In the early years, children have great provision. They are taught and cared for by well-trained staff. Two- and three-year-olds attend morning or afternoon sessions and staff place a high priority on developing their early language, communication and social skills. Good links between home and school help parents to understand expectations and how they can help their children at home. Leaders are always on hand to offer support and advice.
The school has made links with local companies to help pupils learn about the world beyond school. Pupils have worked with accountants, caterers and engineers, who have taught them new things and opened their eyes to future careers. Furthermore, pupils have been able to gain special awards that are presented at a local university.
Pupils’ behaviour is managed well, which allows everyone to learn. There are lots of rewards that recognise pupils for ‘doing the right thing’. If a pupil finds it hard to cope in school, then staff work with parents and other organisations to find ways to help. Exclusion from school is used when necessary, but it is not common.
Records relating to school attendance are kept up to date, but occasionally clerical errors have caused confusion. School leaders are alert to this and, at the time of the inspection, were putting this right.
Pupils learn about life in modern Britain and the wider world. They go on lots of trips. Visiting speakers and specialists come into school to support pupils’ work in music, sport, art and much more.
The arrangements for safeguarding are effective.The school team works with many different organisations to keep pupils safe. Regular training and updates mean staff know how to spot signs that a pupil may be at risk of harm. Any concerns are recorded and followed up properly. The single central record of checks on staff is kept correctly and the school site is secure.
Pupils are taught how to keep themselves safe when online or when out and about. They also know that they should report any instances of bullying so that adults can stop it.
What does the school need to do to improve?
(Information for the school and appropriate authority)
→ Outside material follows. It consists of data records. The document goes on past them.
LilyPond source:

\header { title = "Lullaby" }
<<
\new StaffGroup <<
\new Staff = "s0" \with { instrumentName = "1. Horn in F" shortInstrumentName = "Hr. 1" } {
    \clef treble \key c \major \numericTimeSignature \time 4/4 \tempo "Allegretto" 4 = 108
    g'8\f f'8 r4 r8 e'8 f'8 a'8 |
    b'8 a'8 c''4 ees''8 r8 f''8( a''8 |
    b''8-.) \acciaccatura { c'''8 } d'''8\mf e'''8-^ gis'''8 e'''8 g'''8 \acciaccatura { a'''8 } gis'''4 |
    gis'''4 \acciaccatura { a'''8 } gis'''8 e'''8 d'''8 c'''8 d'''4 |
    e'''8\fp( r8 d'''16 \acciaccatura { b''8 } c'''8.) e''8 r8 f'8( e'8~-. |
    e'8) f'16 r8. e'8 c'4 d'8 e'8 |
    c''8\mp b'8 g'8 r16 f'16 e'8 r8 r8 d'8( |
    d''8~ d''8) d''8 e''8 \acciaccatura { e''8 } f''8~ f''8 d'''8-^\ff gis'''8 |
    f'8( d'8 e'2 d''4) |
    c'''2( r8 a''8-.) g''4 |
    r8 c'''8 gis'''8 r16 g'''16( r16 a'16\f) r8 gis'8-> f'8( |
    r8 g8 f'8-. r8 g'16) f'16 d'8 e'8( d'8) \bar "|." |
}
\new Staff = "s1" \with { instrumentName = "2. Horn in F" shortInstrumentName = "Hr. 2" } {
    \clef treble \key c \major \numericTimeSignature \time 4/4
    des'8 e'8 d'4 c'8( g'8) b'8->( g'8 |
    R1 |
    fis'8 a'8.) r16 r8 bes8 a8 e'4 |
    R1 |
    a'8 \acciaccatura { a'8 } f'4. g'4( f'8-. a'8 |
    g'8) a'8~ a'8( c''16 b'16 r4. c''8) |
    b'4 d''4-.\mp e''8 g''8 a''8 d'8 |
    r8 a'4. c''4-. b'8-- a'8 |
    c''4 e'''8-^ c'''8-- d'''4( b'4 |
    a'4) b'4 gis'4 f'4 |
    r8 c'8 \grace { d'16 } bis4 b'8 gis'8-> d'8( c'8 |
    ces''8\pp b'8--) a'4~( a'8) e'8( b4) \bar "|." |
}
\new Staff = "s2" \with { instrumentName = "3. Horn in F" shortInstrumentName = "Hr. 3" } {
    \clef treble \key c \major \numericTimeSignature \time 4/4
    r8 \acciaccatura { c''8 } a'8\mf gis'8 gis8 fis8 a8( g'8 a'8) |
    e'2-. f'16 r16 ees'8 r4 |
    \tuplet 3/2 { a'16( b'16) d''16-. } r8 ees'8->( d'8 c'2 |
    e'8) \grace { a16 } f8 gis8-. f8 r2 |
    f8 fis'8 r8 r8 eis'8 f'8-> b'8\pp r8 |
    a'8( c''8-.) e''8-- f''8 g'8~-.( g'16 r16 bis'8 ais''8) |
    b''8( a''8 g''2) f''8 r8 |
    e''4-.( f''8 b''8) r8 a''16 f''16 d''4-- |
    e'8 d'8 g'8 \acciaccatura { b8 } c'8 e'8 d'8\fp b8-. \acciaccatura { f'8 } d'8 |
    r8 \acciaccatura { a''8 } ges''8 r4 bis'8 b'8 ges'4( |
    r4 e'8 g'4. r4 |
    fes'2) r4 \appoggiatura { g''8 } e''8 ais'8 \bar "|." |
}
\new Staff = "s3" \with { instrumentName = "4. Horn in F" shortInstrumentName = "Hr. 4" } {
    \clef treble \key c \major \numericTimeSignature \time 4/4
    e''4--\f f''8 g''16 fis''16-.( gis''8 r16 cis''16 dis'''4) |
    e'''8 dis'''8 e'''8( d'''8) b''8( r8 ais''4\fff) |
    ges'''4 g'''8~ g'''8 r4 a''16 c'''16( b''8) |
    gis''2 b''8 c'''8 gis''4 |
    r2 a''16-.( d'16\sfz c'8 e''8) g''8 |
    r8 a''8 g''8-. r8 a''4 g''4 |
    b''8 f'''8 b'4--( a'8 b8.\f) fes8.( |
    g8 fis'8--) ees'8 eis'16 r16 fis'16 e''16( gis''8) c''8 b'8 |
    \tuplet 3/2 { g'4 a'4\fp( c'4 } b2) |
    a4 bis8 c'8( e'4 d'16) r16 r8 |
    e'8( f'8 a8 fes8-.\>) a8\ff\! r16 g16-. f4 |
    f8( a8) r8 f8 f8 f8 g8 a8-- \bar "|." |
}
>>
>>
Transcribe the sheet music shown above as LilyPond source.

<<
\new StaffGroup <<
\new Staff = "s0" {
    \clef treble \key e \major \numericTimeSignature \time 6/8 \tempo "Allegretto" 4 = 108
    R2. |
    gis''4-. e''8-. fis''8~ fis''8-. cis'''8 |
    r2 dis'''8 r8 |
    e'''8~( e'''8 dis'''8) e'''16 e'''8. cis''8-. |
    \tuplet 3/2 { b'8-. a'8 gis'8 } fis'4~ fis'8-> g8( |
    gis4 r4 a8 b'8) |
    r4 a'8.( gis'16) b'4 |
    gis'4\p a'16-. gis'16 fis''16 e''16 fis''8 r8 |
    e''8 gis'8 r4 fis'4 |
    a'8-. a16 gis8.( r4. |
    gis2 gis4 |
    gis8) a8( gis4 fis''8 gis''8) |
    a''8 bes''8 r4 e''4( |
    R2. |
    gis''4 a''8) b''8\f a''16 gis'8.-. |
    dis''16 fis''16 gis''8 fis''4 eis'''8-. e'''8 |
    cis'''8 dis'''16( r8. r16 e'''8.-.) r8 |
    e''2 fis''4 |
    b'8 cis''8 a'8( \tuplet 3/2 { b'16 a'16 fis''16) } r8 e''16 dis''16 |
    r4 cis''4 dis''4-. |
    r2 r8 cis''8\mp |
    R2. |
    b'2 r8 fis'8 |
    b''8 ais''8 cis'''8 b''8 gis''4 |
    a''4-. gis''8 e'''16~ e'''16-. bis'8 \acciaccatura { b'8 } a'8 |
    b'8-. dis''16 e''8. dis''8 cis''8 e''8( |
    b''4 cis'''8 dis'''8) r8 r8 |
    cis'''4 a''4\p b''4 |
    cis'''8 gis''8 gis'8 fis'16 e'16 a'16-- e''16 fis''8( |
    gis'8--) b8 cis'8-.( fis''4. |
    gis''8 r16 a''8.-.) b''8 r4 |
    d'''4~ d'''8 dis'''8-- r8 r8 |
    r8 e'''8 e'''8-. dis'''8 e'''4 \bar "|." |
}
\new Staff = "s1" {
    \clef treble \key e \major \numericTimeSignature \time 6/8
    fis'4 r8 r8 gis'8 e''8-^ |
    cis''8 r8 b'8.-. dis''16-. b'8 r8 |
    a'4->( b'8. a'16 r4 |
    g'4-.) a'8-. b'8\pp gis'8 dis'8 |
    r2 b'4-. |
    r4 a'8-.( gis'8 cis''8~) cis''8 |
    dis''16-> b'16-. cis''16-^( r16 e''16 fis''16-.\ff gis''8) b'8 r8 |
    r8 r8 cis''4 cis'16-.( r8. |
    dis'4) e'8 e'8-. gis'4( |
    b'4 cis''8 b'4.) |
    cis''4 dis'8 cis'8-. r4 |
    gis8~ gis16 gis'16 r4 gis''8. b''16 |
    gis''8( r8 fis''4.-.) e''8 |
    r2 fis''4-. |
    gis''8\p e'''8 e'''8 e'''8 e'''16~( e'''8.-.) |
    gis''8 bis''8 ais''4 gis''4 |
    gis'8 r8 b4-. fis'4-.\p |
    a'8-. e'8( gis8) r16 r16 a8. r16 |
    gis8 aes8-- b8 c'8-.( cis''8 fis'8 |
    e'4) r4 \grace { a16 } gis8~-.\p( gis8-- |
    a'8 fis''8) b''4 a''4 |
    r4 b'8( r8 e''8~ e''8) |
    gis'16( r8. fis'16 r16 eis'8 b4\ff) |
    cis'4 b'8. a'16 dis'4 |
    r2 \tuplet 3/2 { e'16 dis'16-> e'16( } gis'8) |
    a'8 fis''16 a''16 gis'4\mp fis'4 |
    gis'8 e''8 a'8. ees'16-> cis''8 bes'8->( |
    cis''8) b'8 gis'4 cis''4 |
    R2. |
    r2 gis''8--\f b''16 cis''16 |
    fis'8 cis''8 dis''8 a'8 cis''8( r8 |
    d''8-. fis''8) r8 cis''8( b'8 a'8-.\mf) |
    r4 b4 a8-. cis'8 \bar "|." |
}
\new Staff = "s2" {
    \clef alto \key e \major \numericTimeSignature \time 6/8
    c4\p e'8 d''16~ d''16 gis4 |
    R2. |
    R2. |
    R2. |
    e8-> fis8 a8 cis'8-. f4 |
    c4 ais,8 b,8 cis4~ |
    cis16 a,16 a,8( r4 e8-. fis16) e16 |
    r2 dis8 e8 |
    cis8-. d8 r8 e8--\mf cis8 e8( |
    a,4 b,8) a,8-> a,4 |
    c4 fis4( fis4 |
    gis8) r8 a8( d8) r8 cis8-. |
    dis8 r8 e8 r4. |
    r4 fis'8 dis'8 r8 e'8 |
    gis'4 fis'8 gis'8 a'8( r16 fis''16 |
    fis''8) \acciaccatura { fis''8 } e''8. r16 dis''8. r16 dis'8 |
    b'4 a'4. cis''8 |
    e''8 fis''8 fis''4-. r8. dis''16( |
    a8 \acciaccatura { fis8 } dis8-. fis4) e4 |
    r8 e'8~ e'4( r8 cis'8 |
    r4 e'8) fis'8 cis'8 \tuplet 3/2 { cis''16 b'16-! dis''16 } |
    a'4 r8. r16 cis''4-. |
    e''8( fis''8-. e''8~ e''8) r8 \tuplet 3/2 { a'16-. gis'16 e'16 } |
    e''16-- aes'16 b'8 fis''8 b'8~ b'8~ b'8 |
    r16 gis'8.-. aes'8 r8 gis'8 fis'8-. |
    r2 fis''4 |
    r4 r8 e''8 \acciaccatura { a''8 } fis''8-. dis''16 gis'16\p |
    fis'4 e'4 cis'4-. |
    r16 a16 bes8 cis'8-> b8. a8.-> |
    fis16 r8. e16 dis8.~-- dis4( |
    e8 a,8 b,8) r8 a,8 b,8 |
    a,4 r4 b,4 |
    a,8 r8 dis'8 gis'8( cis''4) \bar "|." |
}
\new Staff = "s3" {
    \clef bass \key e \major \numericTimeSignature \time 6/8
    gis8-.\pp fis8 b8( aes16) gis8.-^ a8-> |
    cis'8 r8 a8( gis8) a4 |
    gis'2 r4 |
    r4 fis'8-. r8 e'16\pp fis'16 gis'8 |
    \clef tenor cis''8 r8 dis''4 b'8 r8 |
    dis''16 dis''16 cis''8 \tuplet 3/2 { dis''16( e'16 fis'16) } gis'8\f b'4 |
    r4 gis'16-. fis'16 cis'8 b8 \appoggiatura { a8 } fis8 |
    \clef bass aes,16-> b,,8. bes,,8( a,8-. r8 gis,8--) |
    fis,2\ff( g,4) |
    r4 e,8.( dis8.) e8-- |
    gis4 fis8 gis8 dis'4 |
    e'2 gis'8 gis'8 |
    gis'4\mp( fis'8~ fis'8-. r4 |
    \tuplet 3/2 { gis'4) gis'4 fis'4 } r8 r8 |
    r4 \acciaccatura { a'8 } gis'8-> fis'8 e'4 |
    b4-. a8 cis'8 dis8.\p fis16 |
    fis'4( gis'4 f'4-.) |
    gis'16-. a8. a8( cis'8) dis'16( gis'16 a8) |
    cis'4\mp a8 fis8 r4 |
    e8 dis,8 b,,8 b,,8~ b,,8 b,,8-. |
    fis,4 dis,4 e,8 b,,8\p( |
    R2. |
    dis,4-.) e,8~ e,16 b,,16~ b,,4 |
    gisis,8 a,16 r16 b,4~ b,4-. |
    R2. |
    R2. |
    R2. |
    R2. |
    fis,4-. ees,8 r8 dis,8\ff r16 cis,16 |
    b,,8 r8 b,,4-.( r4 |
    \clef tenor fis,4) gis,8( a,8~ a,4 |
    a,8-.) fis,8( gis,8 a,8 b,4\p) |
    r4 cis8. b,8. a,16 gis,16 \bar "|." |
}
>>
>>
In some parts of the school, pupils with SEND do not benefit from the same level of resource and expertise as elsewhere. This stops them from making the best possible progress. School leaders should review the way staff manage the teaching of pupils with SEND. . The school has recently changed the way science is planned and taught, to ensure smoother progression and more practical activities. It is early days and, going forwards, leaders should continue to monitor it closely to check that the effective start is maintained. . On occasions, paperwork relating to attendance is not crystal-clear, which has led to misunderstandings about arrangements and expectations. To stop this happening, leaders should make sure that communication with parents about attendance includes all the right information.
When we have judged a school to be good, we will then normally go into the school about once every four years to confirm that the school remains good. This is called a section 8 inspection of a good school or non-exempt outstanding school. We do not give graded judgements on a section 8 inspection. However, if we find some evidence that the school could now be better than good or that standards may be declining, then the next inspection will be a section 5 inspection. Usually this is within one to two years of the date of the section 8 inspection. If we have serious concerns about safeguarding, behaviour or the quality of education, we will convert the section 8 inspection to a section 5 inspection immediately.
This is the first section 8 inspection since we judged Fordbridge Community Primary School to be good on 21–22 June 2016.